Luna hocha la tête et suivit Arbol jusqu'à un arbre de petite taille. Son esprit rougeâtre s'éveilla et s'approcha immédiatement du duo qui salua avant qu'il les salue en retour.
― Peux-tu m'aider mon ami. Nous cherchons des créatures comme mon hôte. En as-tu rencontré? Sais-tu où nous pouvons en trouver?

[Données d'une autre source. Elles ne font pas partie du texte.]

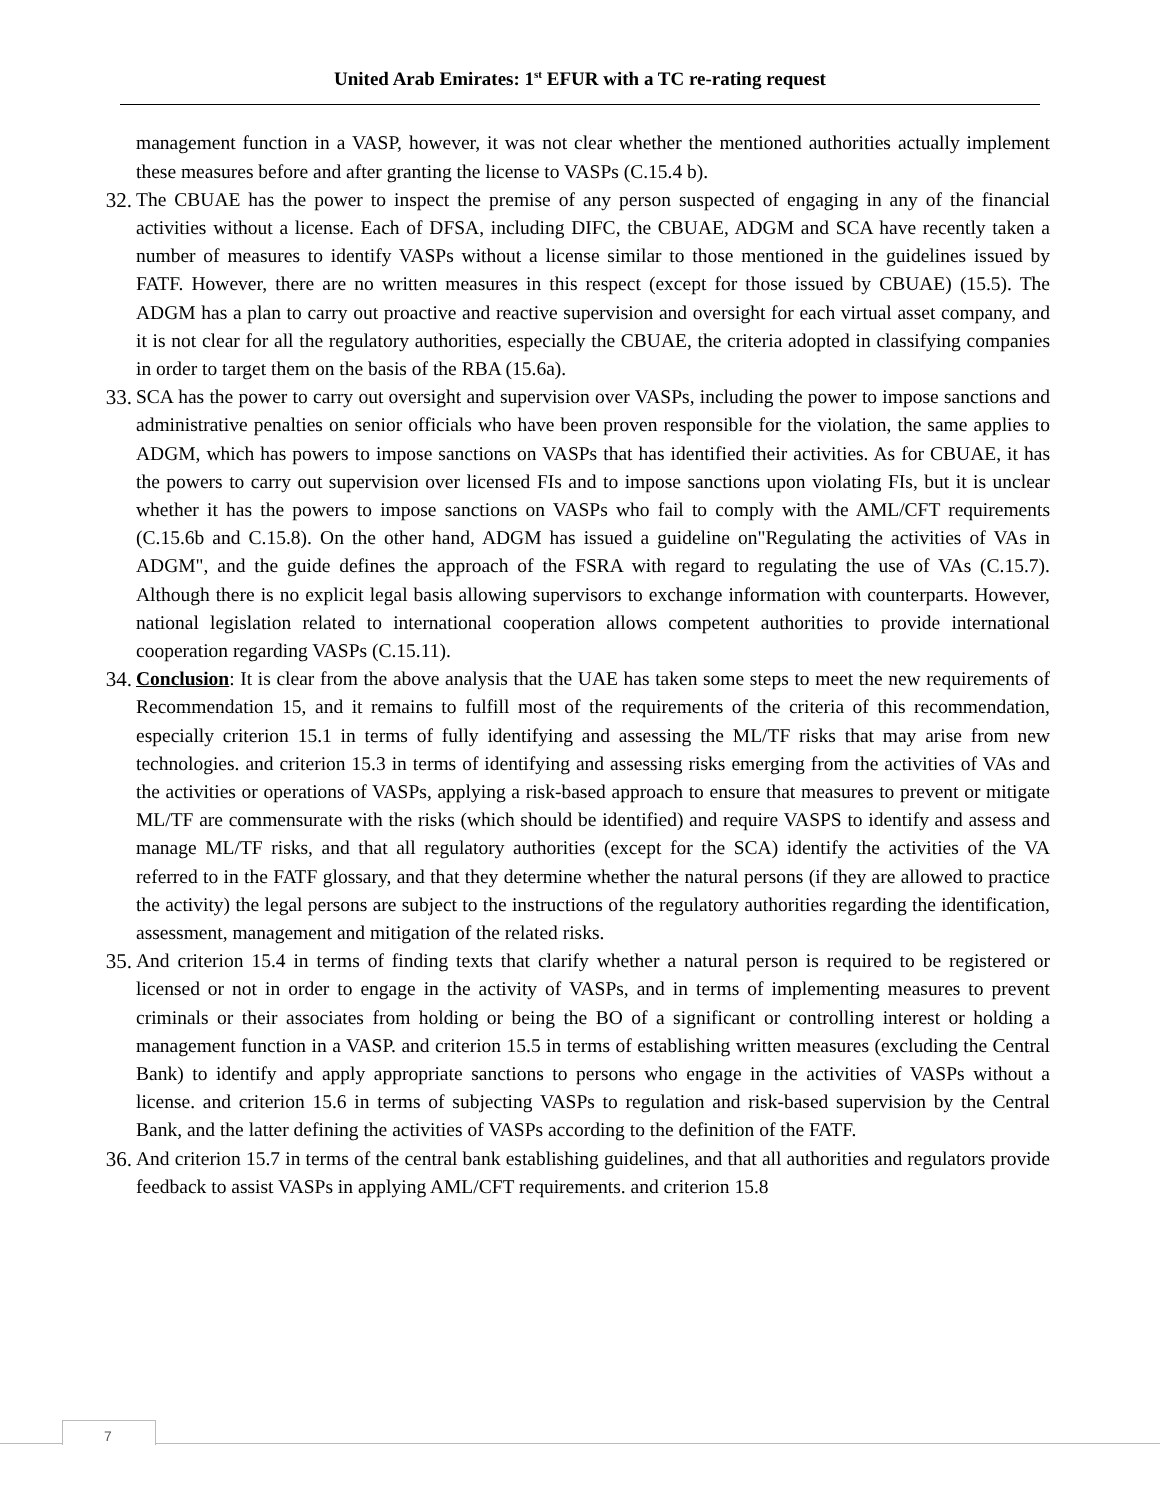United Arab Emirates: 1<sup>st</sup> EFUR with a TC re-rating request
management function in a VASP, however, it was not clear whether the mentioned authorities actually implement these measures before and after granting the license to VASPs (C.15.4 b).
32. The CBUAE has the power to inspect the premise of any person suspected of engaging in any of the financial activities without a license. Each of DFSA, including DIFC, the CBUAE, ADGM and SCA have recently taken a number of measures to identify VASPs without a license similar to those mentioned in the guidelines issued by FATF. However, there are no written measures in this respect (except for those issued by CBUAE) (15.5). The ADGM has a plan to carry out proactive and reactive supervision and oversight for each virtual asset company, and it is not clear for all the regulatory authorities, especially the CBUAE, the criteria adopted in classifying companies in order to target them on the basis of the RBA (15.6a).
33. SCA has the power to carry out oversight and supervision over VASPs, including the power to impose sanctions and administrative penalties on senior officials who have been proven responsible for the violation, the same applies to ADGM, which has powers to impose sanctions on VASPs that has identified their activities. As for CBUAE, it has the powers to carry out supervision over licensed FIs and to impose sanctions upon violating FIs, but it is unclear whether it has the powers to impose sanctions on VASPs who fail to comply with the AML/CFT requirements (C.15.6b and C.15.8). On the other hand, ADGM has issued a guideline on"Regulating the activities of VAs in ADGM", and the guide defines the approach of the FSRA with regard to regulating the use of VAs (C.15.7). Although there is no explicit legal basis allowing supervisors to exchange information with counterparts. However, national legislation related to international cooperation allows competent authorities to provide international cooperation regarding VASPs (C.15.11).
34. Conclusion: It is clear from the above analysis that the UAE has taken some steps to meet the new requirements of Recommendation 15, and it remains to fulfill most of the requirements of the criteria of this recommendation, especially criterion 15.1 in terms of fully identifying and assessing the ML/TF risks that may arise from new technologies. and criterion 15.3 in terms of identifying and assessing risks emerging from the activities of VAs and the activities or operations of VASPs, applying a risk-based approach to ensure that measures to prevent or mitigate ML/TF are commensurate with the risks (which should be identified) and require VASPS to identify and assess and manage ML/TF risks, and that all regulatory authorities (except for the SCA) identify the activities of the VA referred to in the FATF glossary, and that they determine whether the natural persons (if they are allowed to practice the activity) the legal persons are subject to the instructions of the regulatory authorities regarding the identification, assessment, management and mitigation of the related risks.
35. And criterion 15.4 in terms of finding texts that clarify whether a natural person is required to be registered or licensed or not in order to engage in the activity of VASPs, and in terms of implementing measures to prevent criminals or their associates from holding or being the BO of a significant or controlling interest or holding a management function in a VASP. and criterion 15.5 in terms of establishing written measures (excluding the Central Bank) to identify and apply appropriate sanctions to persons who engage in the activities of VASPs without a license. and criterion 15.6 in terms of subjecting VASPs to regulation and risk-based supervision by the Central Bank, and the latter defining the activities of VASPs according to the definition of the FATF.
36. And criterion 15.7 in terms of the central bank establishing guidelines, and that all authorities and regulators provide feedback to assist VASPs in applying AML/CFT requirements. and criterion 15.8
7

D'un air intrigué, l'esprit inspecta Luna pendant un instant. Il fit le tour d'elle en gardant sa connexion avec son arbre. Les lèvres retroussées, il avoua:
― Jamais vue auparavant. C'est une espèce très exotique qui t'accompagne. Peut-être que l'ancien pourra vous aider. Il doit avoir vu cette forme au cours de sa longue existence. Veuillez descendre du plateau et pénétrer dans la forêt. La direction vous sera offerte une fois rendue là-bas.
― Merci, dit Luna.
― De rien, étrange créature.
Arbol salua l'arbre et il reprit le chemin avec Luna. Ils parcoururent le plateau, puis ils se tournèrent une dernière fois pour y apercevoir le grand troupeau de chevaux qui galopait au gré du vent.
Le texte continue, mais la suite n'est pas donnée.